The formation of repressive chromatin and the regulation of gene expression are tightly connected to the nuclear periphery and to nuclear lamins. Nuclear lamins are type-V intermediate filaments that generate a network in the nucleus, which, in most cases, is dense and associated with heterochromatin below the nuclear membrane, and is sparser in the nucleus interior, where euchromatin dominates [6869]. One interesting exception to this organization is observed in rod cells of nocturnal animals, where the organization is inverted and heterochromatin is confined to the nucleus interior [70,71,72].

Type A lamins (lamin A and C) are encoded by the LMNA gene and are generated by alternative splicing. Type B lamins are encoded by the lamin B1 and lamin B2 genes. The C. elegans genome contains a single lamin gene and the Drosophila genome encodes a single type A lamin, termed lamC, and a single type B lamin, lamDm0 [73]. Nuclear lamins interact with a variety of proteins, termed nuclear envelope trans-membrane proteins (NETs) that either the outer or the inner nuclear membranes, which are continuous with the endoplasmic reticulum membrane; their contribution to gene regulation is emerging [7475]. Type A lamins are highly expressed in fully differentiated somatic cells, while type B lamins are expressed in almost all cell types. Lamins have transcriptional and non-transcriptional roles that are hard to separate; Lamins greatly contribute to the physical rigidity of the nucleus, their role in gene expression regulation and genome organization is the focus of many studies.

In the nucleus, genomic regions associated with lamins are organized in a distinct manner and form lamin-associated domains (LADs), mainly at the nuclear periphery, where chromatin is in proximity to the nuclear lamina [76,77,78,79,80]. LADs were originally identified by the Van-Steensel laboratory, who used the DamID technique to fuse Drosophila LamDm0 to bacterial DNA adenine methylase, which methylates adenine in GmATC sequences [81,82,83,84], thus enabling identification of genomic regions in close proximity to lamin. Extensive LAD studies have demonstrated that most LADs are relatively gene-poor, and that genes that present within LADs or are targeted to LADs are less expressed [7785]. In addition, it was found that LADs tend to replicate late and are characterized by H3K9me2/3 modifications. LADs are large, ranging from 10 Kb to 10 Mb in size and occupying about one-third of the human genome.
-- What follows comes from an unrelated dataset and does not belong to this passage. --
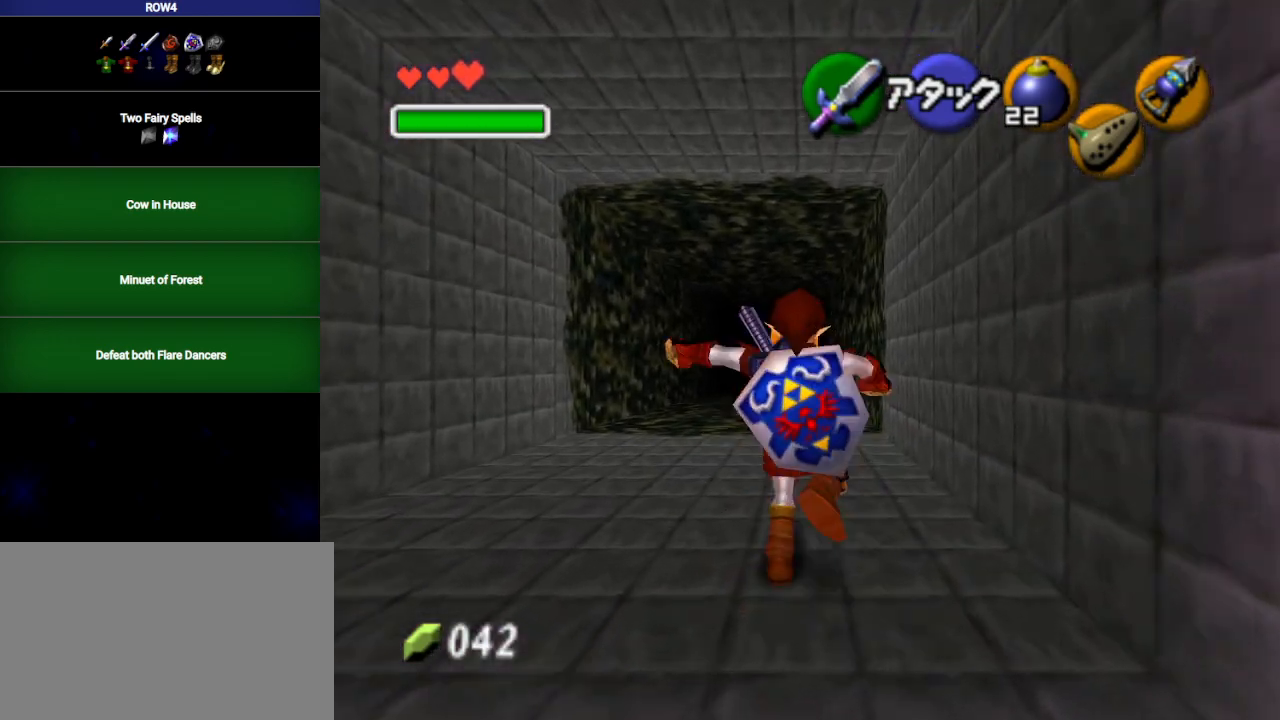
{"buttons": [], "left_stick": "up", "right_stick": "center", "events": [[350, "A", "up"]]}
Indeed, multiple 3-C, 4-C, and Hi-C chromosome conformation capture studies unveiled that LADs mostly occupy chromosome territories associated with the “inactive” B compartment of the nucleus, and not the “active” A compartment (see glossary and [78]).

Similar to HC, LADs can be categorized as constitutive LADs (cLADs) and facultative LADs (fLADs) [80]. cLADs are highly identical between cell types in both mice and humans, and likely reflect a rigid scaffold anchoring of the genome [86]. In contrast, fLADs are specific for cell type and developmental stage; for example, many genes are found to move in and out of LADs during muscle differentiation, in correlation with their expression [87].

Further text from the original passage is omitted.